Exercise aim » Please identify every line in the entries below that contains the word "elbow", and copy each of those lines. Case counts.
Provided data START
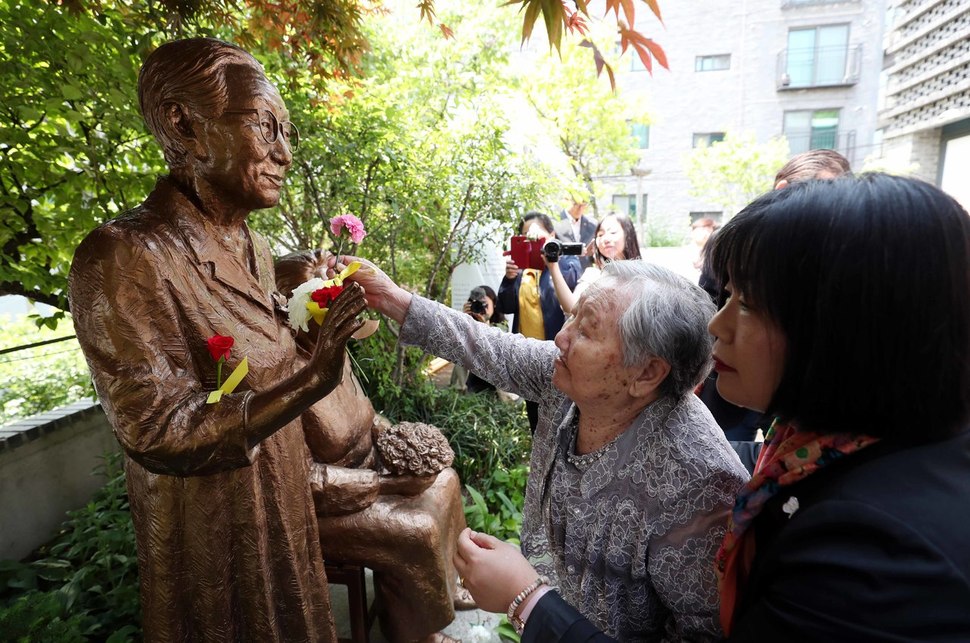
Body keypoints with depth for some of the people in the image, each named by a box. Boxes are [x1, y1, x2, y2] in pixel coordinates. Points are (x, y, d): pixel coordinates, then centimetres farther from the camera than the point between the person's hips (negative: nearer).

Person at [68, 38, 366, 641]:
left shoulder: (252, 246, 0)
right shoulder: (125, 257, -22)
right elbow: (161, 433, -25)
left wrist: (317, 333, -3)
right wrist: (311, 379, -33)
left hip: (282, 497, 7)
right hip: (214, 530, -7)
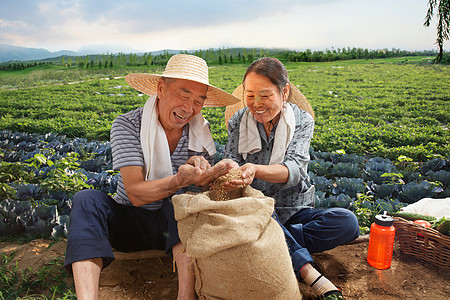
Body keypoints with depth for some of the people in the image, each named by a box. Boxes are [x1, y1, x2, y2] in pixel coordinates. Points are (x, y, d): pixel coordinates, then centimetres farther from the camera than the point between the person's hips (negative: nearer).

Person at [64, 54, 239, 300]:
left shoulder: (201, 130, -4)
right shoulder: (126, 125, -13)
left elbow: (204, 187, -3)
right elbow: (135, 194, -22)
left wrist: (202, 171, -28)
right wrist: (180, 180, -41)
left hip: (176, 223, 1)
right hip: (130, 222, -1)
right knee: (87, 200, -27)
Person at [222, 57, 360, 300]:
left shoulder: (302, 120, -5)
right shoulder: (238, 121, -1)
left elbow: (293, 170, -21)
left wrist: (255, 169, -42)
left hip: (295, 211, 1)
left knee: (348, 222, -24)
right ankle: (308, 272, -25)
Provided data END
Result for this exercise »
right elbow: (161, 433, -25)
left elbow: (204, 187, -3)
right elbow: (135, 194, -22)
left elbow: (293, 170, -21)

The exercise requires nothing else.